PAGE EXCERPT:

Google sees growth in third quarter, but headwinds from rivals loom

By Published on .

Sundar Pichai, chief executive officer of Google Inc., speaks during the company's Cloud Next '18 event in San Francisco, California, U.S., on Tuesday, July 24, 2018.
Sundar Pichai, chief executive officer of Google Inc., speaks during the company's Cloud Next '18 event in San Francisco, California, U.S., on Tuesday, July 24, 2018. Credit: David Paul Morris/Bloomberg Finance

Google generated advertising revenue of $29 billion in the third quarter, up 18 percent year-over-year. Income, meanwhile, came in at $9.5 billion, up nearly 10 percent when compared to the previous year. Even so, the company continues to get squeezed by payouts to partners such as Apple for making its search engine the default choice within browsers.

Here are four takeaways from today's Google earning call:

Search isn't cheap

Google pays a king's ransom each year on traffic acquisition costs, or TAC, to outfits such as Apple and FireFox for the privilege of being the default search engine within their respective browsers; it reportedly pays Apple $9 billion a year, for example. Google said Thursday that it spent some $6.6 billion in TAC fees in the third quarter, up 18 percent year-over-year.

Apple is proving to be a critical ally while also an opponent for Google

Apple's Safari browser, which is used by nearly half of all consumers in the U.S., is making Google's life increasingly difficult thanks to a recent update to its Intelligent Tracking Prevention initiative, which debuted last month. The feature significantly limits how frequently users are tracked and as a result, marketers are less capable of targeting them through search.

According to digital agency Merkle, Apple's ITP2 disrupted advertisers' ability to use Google's remarketing lists for search ads (RLSA), which allow marketers to customize search ad campaigns for people who previously visited their sites. RLSA click share dropped soon after ITP2 came into effect, Merkle says, hitting a seven-month low for the month of September.

GIVEN INFORMATION:
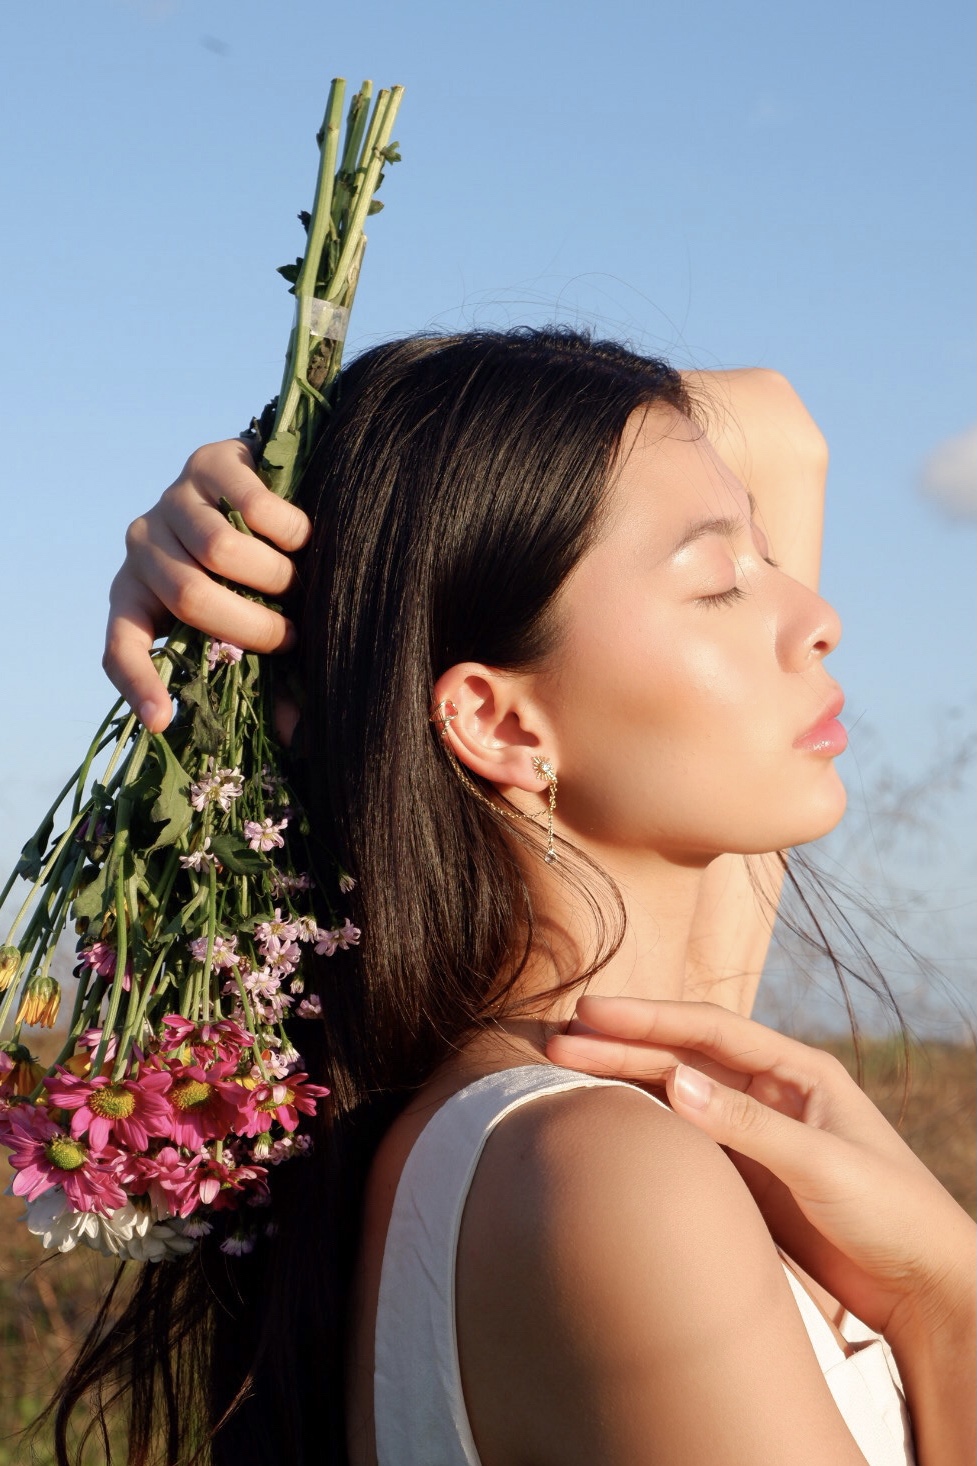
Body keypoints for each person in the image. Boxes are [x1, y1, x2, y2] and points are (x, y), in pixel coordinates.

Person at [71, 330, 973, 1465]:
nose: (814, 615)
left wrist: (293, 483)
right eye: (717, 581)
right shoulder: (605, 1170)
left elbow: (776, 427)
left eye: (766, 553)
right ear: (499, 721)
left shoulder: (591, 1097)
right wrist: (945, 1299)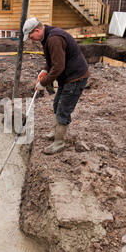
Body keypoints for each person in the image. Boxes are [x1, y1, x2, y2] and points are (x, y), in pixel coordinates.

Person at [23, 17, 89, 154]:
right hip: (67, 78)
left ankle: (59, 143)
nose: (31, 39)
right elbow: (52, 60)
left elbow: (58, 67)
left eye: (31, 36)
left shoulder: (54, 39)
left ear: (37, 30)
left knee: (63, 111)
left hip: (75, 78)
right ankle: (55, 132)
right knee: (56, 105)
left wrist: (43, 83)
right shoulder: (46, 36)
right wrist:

WORK ITEM:
Continue the article on Google's third-quarter earnings from where it stops.

WRITTEN RESPONSE:
On Wednesday, Apple CEO Tim Cook leaned in hard on Google, calling much of their practices around data collection "surveillance."

Amazon gnaws at Google

Monica Peart, an analyst at eMarketer, says Amazon is eating into Google's ad business.

"We're seeing a larger-than-expected slowdown in Google properties' revenue, representing its core search business," Peart said in an email. "This is likely related to the ramp-up in competition from Amazon, as consumers increasingly turn to the e-commerce giant for their product searches."

Amazon is now the third-largest ad business and is only behind Google and Facebook, eMarketer says.

Overall, revenue from search was largely driven through Google Shopping Ads, which show images of products consumers search for; that segment generated 87 percent of all search ad clicks during the third quarter, Merkle says.

Direct response comes to YouTube

Google intends to roll out direct response ads on YouTube, with Google CEO Sundar Pichai hinting that the company can attract travel marketers to capture consumers interested in flights or hotels.

The company announced its TrueView Actions Format, which allows users to take action directly within YouTube, during Advertising Week early this year. Pichai says in the future, viewers will be able to download apps, book a hotel or trip in similar fashion.

"We always felt direct response would do well on YouTube and our instinct is bearing out," Pichai said Thursday.